= Given text =
Anti-PD-1 checkpoint blockade therapy has demonstrated an unprecedented anti-tumor response rate in advanced cancers, including melanoma8,9, and reduced immune-related adverse side effects compared to ipilimumab48. However, more than half of such patients do not show a durable response to immunotherapy10. Recent studies have shown that melanoma intrinsic PD-1 is one of the critical intrinsic tumor-promoting regulators in melanoma, even in mice lacking adaptive immunity35. However, it has been unclear how PD-1 expression is regulated in melanoma cells. We found that PD-1 expression is positively regulated by FTO and m6A mRNA methylation. m6A modification of the melanoma cell-intrinsic PD-1 (PDCD1) gene leads to increased mRNA decay via YTHDF2. PD-1 (PDCD1) expression is induced via the autophagy/NF-κB/FTO axis by metabolic stress and starvation, suggesting the FTO/PD-1 axis as a critical component of metabolic stress adaptation. Furthermore, FTO knockdown sensitized melanoma to anti-PD-1 blockade (Fig. 8a). Therefore, inhibiting the FTO pathway in melanoma may provide a new opportunity to reduce resistance to anti-PD-1 immunotherapy.

= Dataset entries =
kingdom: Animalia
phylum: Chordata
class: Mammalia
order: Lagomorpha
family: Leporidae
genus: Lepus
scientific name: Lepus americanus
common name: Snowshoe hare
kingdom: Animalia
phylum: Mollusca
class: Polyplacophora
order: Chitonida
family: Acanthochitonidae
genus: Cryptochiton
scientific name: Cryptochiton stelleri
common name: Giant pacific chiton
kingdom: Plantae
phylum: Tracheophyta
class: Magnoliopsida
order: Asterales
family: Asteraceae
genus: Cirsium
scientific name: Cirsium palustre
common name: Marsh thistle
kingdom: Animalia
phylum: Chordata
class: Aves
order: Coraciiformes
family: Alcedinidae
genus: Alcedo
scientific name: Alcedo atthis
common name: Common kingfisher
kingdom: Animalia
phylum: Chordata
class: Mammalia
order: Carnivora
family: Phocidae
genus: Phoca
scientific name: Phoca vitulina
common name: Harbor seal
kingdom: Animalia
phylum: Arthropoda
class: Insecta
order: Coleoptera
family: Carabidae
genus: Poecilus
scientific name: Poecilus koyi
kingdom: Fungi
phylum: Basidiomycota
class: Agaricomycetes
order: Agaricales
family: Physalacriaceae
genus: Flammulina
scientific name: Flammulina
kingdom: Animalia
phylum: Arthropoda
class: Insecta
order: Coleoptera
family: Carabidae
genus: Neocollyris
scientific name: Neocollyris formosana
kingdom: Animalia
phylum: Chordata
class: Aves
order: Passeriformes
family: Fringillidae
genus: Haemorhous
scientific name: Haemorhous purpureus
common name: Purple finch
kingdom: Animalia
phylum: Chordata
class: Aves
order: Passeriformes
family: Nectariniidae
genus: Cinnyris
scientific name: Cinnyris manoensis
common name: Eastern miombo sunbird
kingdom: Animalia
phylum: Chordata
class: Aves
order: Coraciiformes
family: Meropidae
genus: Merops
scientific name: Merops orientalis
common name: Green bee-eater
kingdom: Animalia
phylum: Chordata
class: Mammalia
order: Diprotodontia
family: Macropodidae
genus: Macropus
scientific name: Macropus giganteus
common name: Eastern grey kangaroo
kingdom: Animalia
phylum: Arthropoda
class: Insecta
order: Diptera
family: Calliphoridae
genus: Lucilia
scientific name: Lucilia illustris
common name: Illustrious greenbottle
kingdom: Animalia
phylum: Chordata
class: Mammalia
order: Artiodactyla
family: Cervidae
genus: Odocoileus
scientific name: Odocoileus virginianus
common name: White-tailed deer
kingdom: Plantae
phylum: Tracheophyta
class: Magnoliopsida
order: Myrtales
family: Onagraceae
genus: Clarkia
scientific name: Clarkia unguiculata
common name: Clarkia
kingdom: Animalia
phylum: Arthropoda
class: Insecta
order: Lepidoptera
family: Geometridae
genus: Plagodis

= Exercises =
a) Using the passage on PD-1 regulation in melanoma, explain in one to three sentences why the FTO/PD-1 axis is suggested as a critical component of metabolic stress adaptation.
b) Continue the passage on PD-1 regulation in melanoma from the point where it ends.

= Activity answers =
a) The passage reports that PD-1 (PDCD1) expression in melanoma cells is induced by metabolic stress and starvation through the autophagy/NF-κB/FTO axis. Because these stress conditions drive PD-1 expression through FTO, the FTO/PD-1 axis is proposed as a critical part of how melanoma adapts to metabolic stress.

b)
Functional intrinsic IFNγ signaling machinery is not only critical for promoting anti-tumor immunity49, but also required for the therapeutic response to immune checkpoint blockade11. Consistently we found that IFNγ downregulates FTO in melanoma cells, and FTO mediates resistance to melanoma cell killing by IFNγ through its m6A demethylase activity and downstream targets PD-1 (PDCD-1), CXCR4, and SOX10. FTO overexpression inhibits, while FTO knockdown promotes, IFNγ-induced cell death. It is possible that, at least in part, IFNγ exerts its cytotoxic effect by inhibiting FTO in melanoma cells. Indeed, anti-IFNγ antibody increased melanoma tumor growth in both control and FTO-knockdown cells in mice. Although FTO knockdown inhibits melanoma tumor growth in both immunocompromised and immunocompetent hosts (Figs. 2f, 8a, b), the response of FTO knockdown cells to anti-PD-1 requires host adaptive immunity (Fig. 8a, b). It appears that the melanoma intrinsic FTO pathway is not only critical for melanoma malignant traits and tumorigenicity in immunocompromised hosts, but also crucial for promoting resistance to IFNγ-induced killing in vitro and anti-PD-1 blockade in immunocompetent hosts in vivo. Although FTO knockdown in B16F10 increased the number of CD4+ TILs, it did not affect the number of IFNγ-producing CD4+ or CD8+ TILs (Fig. 8c, d). It is possible that the intrinsic function of the FTO pathway in IFNγ resistance mediated, at least in part, the effect of FTO knockdown in PD-1 blockade. Further studies are warranted to assess the full mechanism of immune regulation by PD-1 blockade with FTO inhibition in melanoma.
In summary, we have demonstrated that FTO inhibition suppresses melanoma tumorigenicity and the expression of melanoma cell-intrinsic genes PD-1 (PDCD1), CXCR4, and SOX10, at least partially through YTHDF2-mediated mRNA decay. We found that FTO inhibition enabled an anti-melanoma response to anti-PD-1 immunotherapy in mice. Our findings may provide new opportunities for developing improved melanoma therapies by inhibiting the FTO pathway in combination with anti-PD-1 immunotherapy.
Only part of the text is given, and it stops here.